╔══

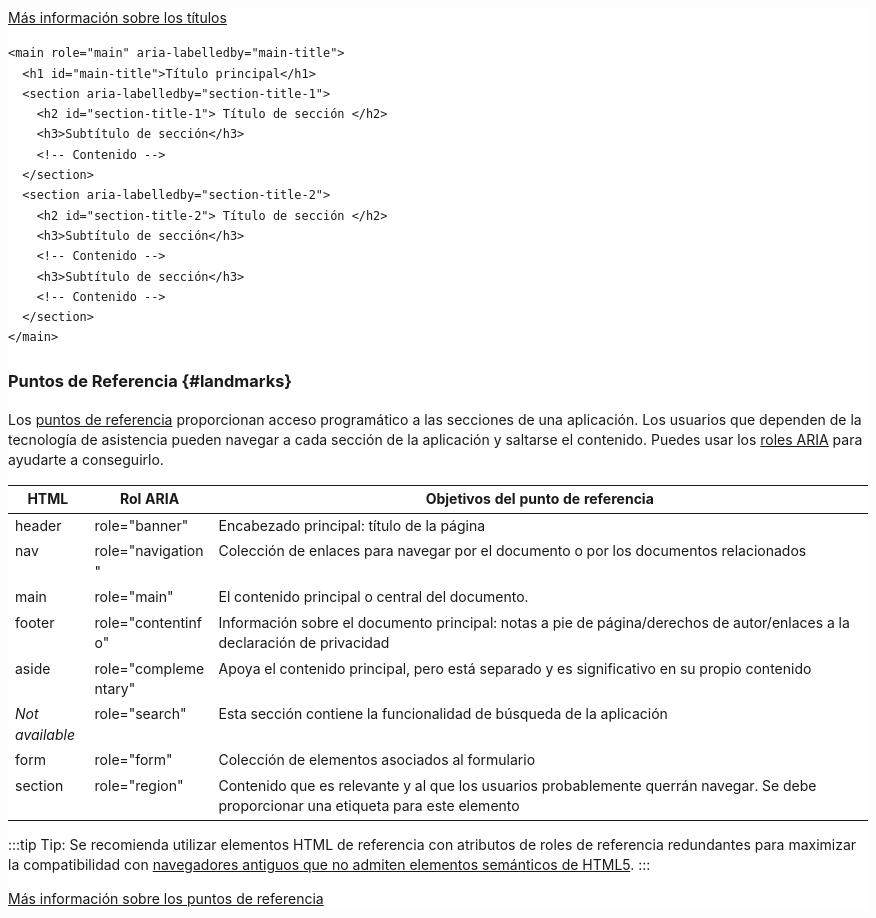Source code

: [Más información sobre los títulos](https://www.w3.org/TR/UNDERSTANDING-WCAG20/navigation-mechanisms-descriptive.html)

```vue-html
<main role="main" aria-labelledby="main-title">
  <h1 id="main-title">Título principal</h1>
  <section aria-labelledby="section-title-1">
    <h2 id="section-title-1"> Título de sección </h2>
    <h3>Subtítulo de sección</h3>
    <!-- Contenido -->
  </section>
  <section aria-labelledby="section-title-2">
    <h2 id="section-title-2"> Título de sección </h2>
    <h3>Subtítulo de sección</h3>
    <!-- Contenido -->
    <h3>Subtítulo de sección</h3>
    <!-- Contenido -->
  </section>
</main>
```

### Puntos de Referencia {#landmarks}

Los [puntos de referencia](https://developer.mozilla.org/en-US/docs/Web/Accessibility/ARIA/Roles/landmark_role) proporcionan acceso programático a las secciones de una aplicación. Los usuarios que dependen de la tecnología de asistencia pueden navegar a cada sección de la aplicación y saltarse el contenido. Puedes usar los [roles ARIA](https://developer.mozilla.org/en-US/docs/Web/Accessibility/ARIA/Roles) para ayudarte a conseguirlo.

| HTML            | Rol ARIA             | Objetivos del punto de referencia                                                                                                    |
| --------------- | -------------------- | ------------------------------------------------------------------------------------------------------------------------------------ |
| header          | role="banner"        | Encabezado principal: título de la página                                                                                            |
| nav             | role="navigation"    | Colección de enlaces para navegar por el documento o por los documentos relacionados                                                 |
| main            | role="main"          | El contenido principal o central del documento.                                                                                      |
| footer          | role="contentinfo"   | Información sobre el documento principal: notas a pie de página/derechos de autor/enlaces a la declaración de privacidad             |
| aside           | role="complementary" | Apoya el contenido principal, pero está separado y es significativo en su propio contenido                                           |
| _Not available_ | role="search"        | Esta sección contiene la funcionalidad de búsqueda de la aplicación                                                                  |
| form            | role="form"          | Colección de elementos asociados al formulario                                                                                       |
| section         | role="region"        | Contenido que es relevante y al que los usuarios probablemente querrán navegar. Se debe proporcionar una etiqueta para este elemento |

:::tip Tip:
Se recomienda utilizar elementos HTML de referencia con atributos de roles de referencia redundantes para maximizar la compatibilidad con [navegadores antiguos que no admiten elementos semánticos de HTML5](https://caniuse.com/#feat=html5semantic).
:::

[Más información sobre los puntos de referencia](https://www.w3.org/TR/wai-aria-1.2/#landmark_roles)
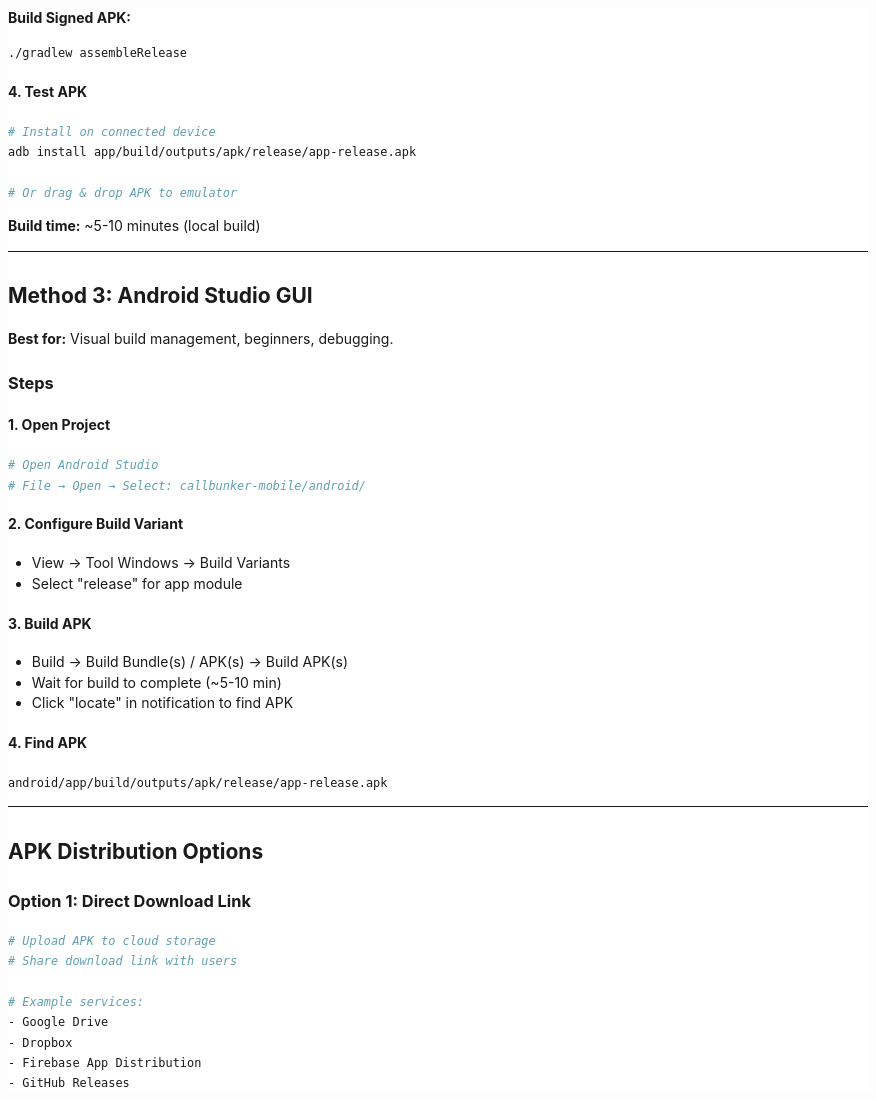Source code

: **Build Signed APK:**

```bash
./gradlew assembleRelease
```

#### 4. Test APK

```bash
# Install on connected device
adb install app/build/outputs/apk/release/app-release.apk

# Or drag & drop APK to emulator
```

**Build time:** ~5-10 minutes (local build)

---

## Method 3: Android Studio GUI

**Best for:** Visual build management, beginners, debugging.

### Steps

#### 1. Open Project

```bash
# Open Android Studio
# File → Open → Select: callbunker-mobile/android/
```

#### 2. Configure Build Variant

- View → Tool Windows → Build Variants
- Select "release" for app module

#### 3. Build APK

- Build → Build Bundle(s) / APK(s) → Build APK(s)
- Wait for build to complete (~5-10 min)
- Click "locate" in notification to find APK

#### 4. Find APK

```
android/app/build/outputs/apk/release/app-release.apk
```

---

## APK Distribution Options

### Option 1: Direct Download Link

```bash
# Upload APK to cloud storage
# Share download link with users

# Example services:
- Google Drive
- Dropbox  
- Firebase App Distribution
- GitHub Releases
```
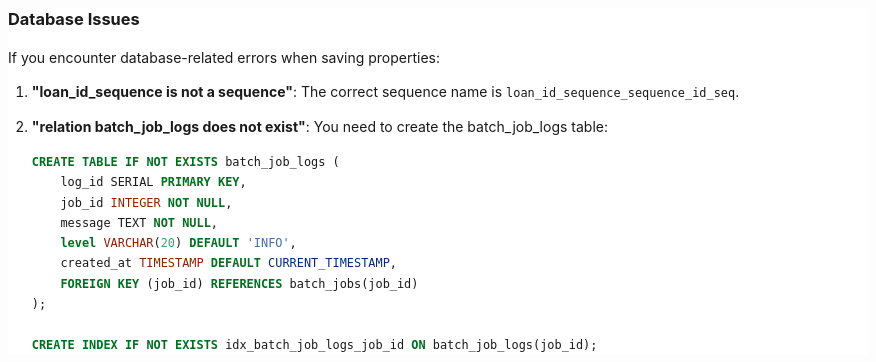 ### Database Issues

If you encounter database-related errors when saving properties:

1. **"loan_id_sequence is not a sequence"**: The correct sequence name is `loan_id_sequence_sequence_id_seq`.

2. **"relation batch_job_logs does not exist"**: You need to create the batch_job_logs table:
   ```sql
   CREATE TABLE IF NOT EXISTS batch_job_logs (
       log_id SERIAL PRIMARY KEY,
       job_id INTEGER NOT NULL,
       message TEXT NOT NULL,
       level VARCHAR(20) DEFAULT 'INFO',
       created_at TIMESTAMP DEFAULT CURRENT_TIMESTAMP,
       FOREIGN KEY (job_id) REFERENCES batch_jobs(job_id)
   );
   
   CREATE INDEX IF NOT EXISTS idx_batch_job_logs_job_id ON batch_job_logs(job_id);
   ```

╚══

This exercise calls for the records to be given again exactly, without the images.

Source code

: [Más información sobre los títulos](https://www.w3.org/TR/UNDERSTANDING-WCAG20/navigation-mechanisms-descriptive.html)

```vue-html
<main role="main" aria-labelledby="main-title">
  <h1 id="main-title">Título principal</h1>
  <section aria-labelledby="section-title-1">
    <h2 id="section-title-1"> Título de sección </h2>
    <h3>Subtítulo de sección</h3>
    <!-- Contenido -->
  </section>
  <section aria-labelledby="section-title-2">
    <h2 id="section-title-2"> Título de sección </h2>
    <h3>Subtítulo de sección</h3>
    <!-- Contenido -->
    <h3>Subtítulo de sección</h3>
    <!-- Contenido -->
  </section>
</main>
```

### Puntos de Referencia {#landmarks}

Los [puntos de referencia](https://developer.mozilla.org/en-US/docs/Web/Accessibility/ARIA/Roles/landmark_role) proporcionan acceso programático a las secciones de una aplicación. Los usuarios que dependen de la tecnología de asistencia pueden navegar a cada sección de la aplicación y saltarse el contenido. Puedes usar los [roles ARIA](https://developer.mozilla.org/en-US/docs/Web/Accessibility/ARIA/Roles) para ayudarte a conseguirlo.

| HTML            | Rol ARIA             | Objetivos del punto de referencia                                                                                                    |
| --------------- | -------------------- | ------------------------------------------------------------------------------------------------------------------------------------ |
| header          | role="banner"        | Encabezado principal: título de la página                                                                                            |
| nav             | role="navigation"    | Colección de enlaces para navegar por el documento o por los documentos relacionados                                                 |
| main            | role="main"          | El contenido principal o central del documento.                                                                                      |
| footer          | role="contentinfo"   | Información sobre el documento principal: notas a pie de página/derechos de autor/enlaces a la declaración de privacidad             |
| aside           | role="complementary" | Apoya el contenido principal, pero está separado y es significativo en su propio contenido                                           |
| _Not available_ | role="search"        | Esta sección contiene la funcionalidad de búsqueda de la aplicación                                                                  |
| form            | role="form"          | Colección de elementos asociados al formulario                                                                                       |
| section         | role="region"        | Contenido que es relevante y al que los usuarios probablemente querrán navegar. Se debe proporcionar una etiqueta para este elemento |

:::tip Tip:
Se recomienda utilizar elementos HTML de referencia con atributos de roles de referencia redundantes para maximizar la compatibilidad con [navegadores antiguos que no admiten elementos semánticos de HTML5](https://caniuse.com/#feat=html5semantic).
:::

[Más información sobre los puntos de referencia](https://www.w3.org/TR/wai-aria-1.2/#landmark_roles)
Source code

: **Build Signed APK:**

```bash
./gradlew assembleRelease
```

#### 4. Test APK

```bash
# Install on connected device
adb install app/build/outputs/apk/release/app-release.apk

# Or drag & drop APK to emulator
```

**Build time:** ~5-10 minutes (local build)

---

## Method 3: Android Studio GUI

**Best for:** Visual build management, beginners, debugging.

### Steps

#### 1. Open Project

```bash
# Open Android Studio
# File → Open → Select: callbunker-mobile/android/
```

#### 2. Configure Build Variant

- View → Tool Windows → Build Variants
- Select "release" for app module

#### 3. Build APK

- Build → Build Bundle(s) / APK(s) → Build APK(s)
- Wait for build to complete (~5-10 min)
- Click "locate" in notification to find APK

#### 4. Find APK

```
android/app/build/outputs/apk/release/app-release.apk
```

---

## APK Distribution Options

### Option 1: Direct Download Link

```bash
# Upload APK to cloud storage
# Share download link with users

# Example services:
- Google Drive
- Dropbox  
- Firebase App Distribution
- GitHub Releases
```
 ### Database Issues

If you encounter database-related errors when saving properties:

1. **"loan_id_sequence is not a sequence"**: The correct sequence name is `loan_id_sequence_sequence_id_seq`.

2. **"relation batch_job_logs does not exist"**: You need to create the batch_job_logs table:
   ```sql
   CREATE TABLE IF NOT EXISTS batch_job_logs (
       log_id SERIAL PRIMARY KEY,
       job_id INTEGER NOT NULL,
       message TEXT NOT NULL,
       level VARCHAR(20) DEFAULT 'INFO',
       created_at TIMESTAMP DEFAULT CURRENT_TIMESTAMP,
       FOREIGN KEY (job_id) REFERENCES batch_jobs(job_id)
   );
   
   CREATE INDEX IF NOT EXISTS idx_batch_job_logs_job_id ON batch_job_logs(job_id);
   ```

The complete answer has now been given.